To determine how aging is affecting your brain, ask your health care provider for a brief cognitive assessment during each annual checkup.
Furthermore, be proactive. Reduce your risk for cognitive decline, dementia and Alzheimer’s now by adopting these lifestyle habits from the Alzheimer’s Association:
- Get regular cardio exercise – Several studies show physical activity reduces risk for cognitive decline.
- Take a class at a local college – Formal education helps reduce your risk for dementia.
- Quit smoking – Smoking increases risk for cognitive decline.
- Keep your heart healthy - The same habits that keep your heart healthy are shown to also help keep your brain healthy.

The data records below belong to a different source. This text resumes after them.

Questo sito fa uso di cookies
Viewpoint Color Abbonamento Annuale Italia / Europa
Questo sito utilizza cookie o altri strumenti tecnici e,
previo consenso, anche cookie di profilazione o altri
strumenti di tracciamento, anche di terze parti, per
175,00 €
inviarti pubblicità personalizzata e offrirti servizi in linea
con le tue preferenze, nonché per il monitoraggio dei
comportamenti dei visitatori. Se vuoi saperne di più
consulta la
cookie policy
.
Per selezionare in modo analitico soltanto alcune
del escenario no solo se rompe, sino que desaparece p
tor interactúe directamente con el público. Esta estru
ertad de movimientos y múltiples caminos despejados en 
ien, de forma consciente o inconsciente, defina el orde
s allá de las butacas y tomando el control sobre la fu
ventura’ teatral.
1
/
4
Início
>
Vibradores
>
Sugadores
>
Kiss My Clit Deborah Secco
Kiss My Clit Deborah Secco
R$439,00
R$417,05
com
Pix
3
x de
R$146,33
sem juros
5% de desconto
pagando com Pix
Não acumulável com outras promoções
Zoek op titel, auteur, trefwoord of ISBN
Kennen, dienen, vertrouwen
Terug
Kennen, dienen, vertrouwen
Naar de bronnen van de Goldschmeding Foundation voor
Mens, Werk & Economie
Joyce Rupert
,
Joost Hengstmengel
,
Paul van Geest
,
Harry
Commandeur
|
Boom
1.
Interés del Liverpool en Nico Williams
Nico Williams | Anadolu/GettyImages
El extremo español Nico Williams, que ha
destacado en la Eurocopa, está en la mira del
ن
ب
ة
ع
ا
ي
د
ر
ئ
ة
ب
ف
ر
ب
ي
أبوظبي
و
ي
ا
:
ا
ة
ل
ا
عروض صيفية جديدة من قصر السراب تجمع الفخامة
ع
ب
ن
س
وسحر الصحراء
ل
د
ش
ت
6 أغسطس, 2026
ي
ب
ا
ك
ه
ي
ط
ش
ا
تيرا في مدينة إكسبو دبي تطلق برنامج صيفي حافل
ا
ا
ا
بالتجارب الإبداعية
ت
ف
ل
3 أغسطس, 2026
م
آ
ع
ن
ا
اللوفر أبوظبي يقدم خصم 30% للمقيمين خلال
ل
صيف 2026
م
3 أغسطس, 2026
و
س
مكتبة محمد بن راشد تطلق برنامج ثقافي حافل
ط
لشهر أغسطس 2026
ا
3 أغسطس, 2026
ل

Visit the American Heart Association to learn more.
- Prevent brain injury – Wear a seatbelt and a helmet. Prevent falls. Brain injury raises your risk for cognitive decline.
- Eat a healthy diet like DASH (Dietary Approaches to Stop Hypertension) - Low fat diets with lots of fruit and vegetables help reduce risk of cognitive decline.
- Get enough sleep – Not getting enough sleep can increase memory and thinking problems.
- Take care of your mental health – A history of depression is linked to cognitive decline. Seek treatment and manage stress.
- Be social – Staying socially engaged may support brain health. Volunteer or share activities with friends and family.
- Challenge your mind – When is the last time you felt challenged? Try a puzzle and play games that make you think strategically. This will have both short- and long-term positive effects on your brain.